Evenings belonged to study and solitary drills. While the dormitory settled into laughter and low conversation, Freya returned to the yard. Lantern light cast long shadows across the stone. She practiced footwork until it became instinct. Pivot. Step. Breathe.

Inky followed her like a quiet ghost.

One night, exhaustion caught her mid motion. Her foot faltered. For a heartbeat the world tilted. The memory of the maze surged forward, sharp and suffocating.

She froze.

The realization hit like ice.

Freya forced air into her lungs and stepped forward anyway. The movement was small. Trembling. But it existed.

Again.

She recreated the stumble deliberately. Let the panic brush her skin. Then moved through it. Over and over until the association weakened. Fear no longer meant stillness. Fear meant action.

By the time she returned to her room, her body hummed with fatigue. She opened her sketchbook with shaking hands. The page filled with intersecting lines. A figure at the center, surrounded by arrows pointing outward.

Motion in every direction.

Weeks folded into months.

Her reputation shifted in increments. Students who once whispered with pity now watched with something closer to respect. She sparred with upperclassmen and held her ground. Instructors pushed her harder, adjusting drills to meet her pace.

She welcomed the pressure.

It clarified her world. There was no room for doubt inside exhaustion. Only the next step. The next strike. The next breath.

Inky remained unchanged.

His silence no longer felt like absence. It felt like a boundary she had learned to navigate. She stopped asking him to speak. She stopped waiting for intervention. His presence was a constant point in her peripheral vision. Enough.

During a late evaluation session, Freya faced a trio of opponents in rapid succession. The exercise was designed to fracture focus. She met it with calm ferocity. Each opponent fell to measured precision.

When the final whistle sounded, the yard was quiet.

Halvren regarded her with narrowed eyes. "You're learning," he said.

The words were simple. They carried weight.

Freya inclined her head. Inside, something steady settled deeper. Not pride. Foundation.

After the session, she lingered at the edge of the ring. The sky bled into twilight. Students filtered out in low murmurs. Sera clasped her shoulder in passing.

"You're different," her friend said softly.

"I have to be," Freya replied.

Sera smiled faintly. "You already are."

Alone, Freya stepped back into the empty ring. She moved through her drills without an opponent. Each motion flowed into the next. No hesitation. No wasted energy.

Inky watched.

For the first time, she did not feel judged by his gaze. Only witnessed.

She finished with a sharp exhale and stood still. Her heart beat steady in her chest. The memory of the maze surfaced again, quieter now. Distant.

"I'm not that girl anymore," she whispered.

The statement did not erase the scar. It did not need to. The scar was part of her architecture. A reminder of the cost of stillness and the necessity of motion.
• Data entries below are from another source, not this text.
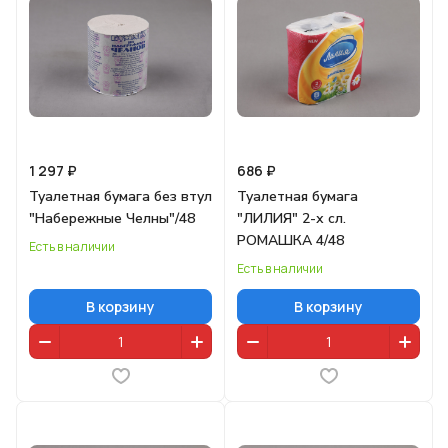
1 297 ₽
686 ₽
Туалетная бумага без втул
Туалетная бумага
"Набережные Челны"/48
"ЛИЛИЯ" 2-х сл.
РОМАШКА 4/48
Есть в наличии
Есть в наличии
В корзину
В корзину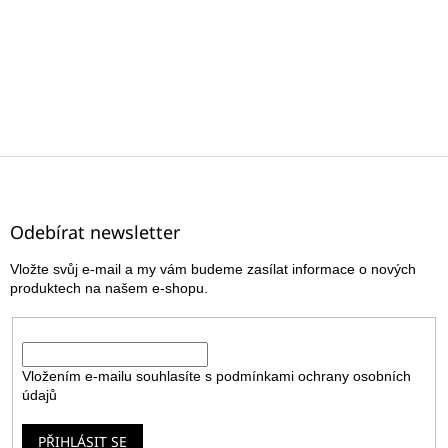
Z
á
p
a
Odebírat newsletter
t
Vložte svůj e-mail a my vám budeme zasílat informace o nových
í
produktech na našem e-shopu.
E-mail
Vložením e-mailu souhlasíte s
podmínkami ochrany osobních
údajů
PŘIHLÁSIT SE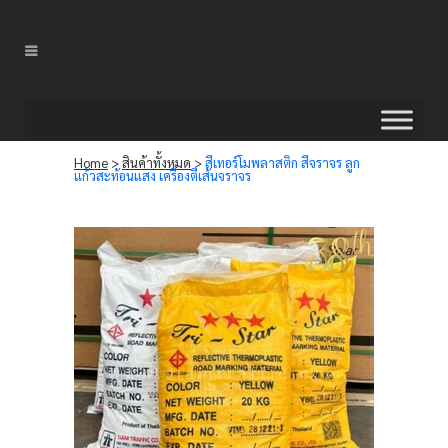
Home
>
สินค้าทั้งหมด
>
สีเทอร์โมพลาสติก สีจราจร ลูก
แก้วสะท้อนแสง เครื่องตีเส้นจราจร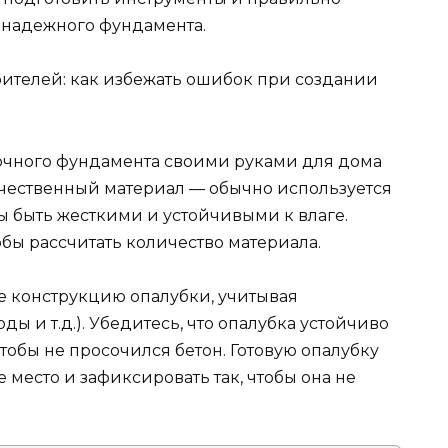
и надежного фундамента.
ителей: как избежать ошибок при создании
очного фундамента своими руками для дома
ачественный материал — обычно используется
 быть жесткими и устойчивыми к влаге.
бы рассчитать количество материала.
е конструкцию опалубки, учитывая
ды и т.д.). Убедитесь, что опалубка устойчиво
тобы не просочился бетон. Готовую опалубку
 место и зафиксировать так, чтобы она не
She gathered her things and walked back toward the dormitory. The academy lights flickered on one by one. Voices drifted through open windows. Life layered itself around her relentless focus.
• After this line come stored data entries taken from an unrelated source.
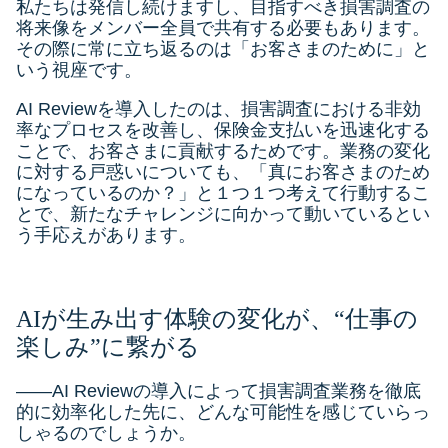
私たちは発信し続けますし、目指すべき損害調査の
将来像をメンバー全員で共有する必要もあります。
その際に常に立ち返るのは「お客さまのために」と
いう視座です。
AI Reviewを導入したのは、損害調査における非効
率なプロセスを改善し、保険金支払いを迅速化する
ことで、お客さまに貢献するためです。業務の変化
に対する戸惑いについても、「真にお客さまのため
になっているのか？」と１つ１つ考えて行動するこ
とで、新たなチャレンジに向かって動いているとい
う手応えがあります。
AIが生み出す体験の変化が、“仕事の
楽しみ”に繋がる
――AI Reviewの導入によって損害調査業務を徹底
的に効率化した先に、どんな可能性を感じていらっ
しゃるのでしょうか。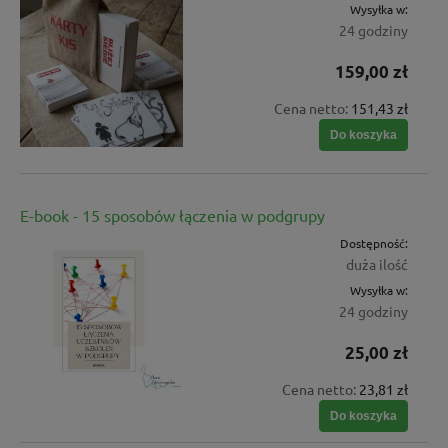
Wysyłka w:
24 godziny
159,00 zł
Cena netto:
151,43 zł
Do koszyka
E-book - 15 sposobów łączenia w podgrupy
Dostępność:
duża ilość
Wysyłka w:
24 godziny
25,00 zł
Cena netto:
23,81 zł
Do koszyka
In her room, she sketched the ring from memory. At its center, a figure stood balanced and unbroken. Around it, the faint outline of a cat watched from the shadows.

Freya studied the image.

Infamy had not vanished. It had transformed. What began as fault had hardened into reputation. The girl who froze had become the girl who would not stop.

She closed the sketchbook and lay back on the bed. Exhaustion settled into her bones like a familiar friend. Tomorrow would demand the same relentless effort. She welcomed it.

Because each day she moved forward was another stone laid over the place she had fallen.

And in the quiet hum of the academy night, the fallen sovereign observed her with something approaching approval. Not for her victories. Not for her reputation.

For her refusal to remain broken.

Pressure had not crushed her.

It was shaping her.

And she was learning to welcome the forge.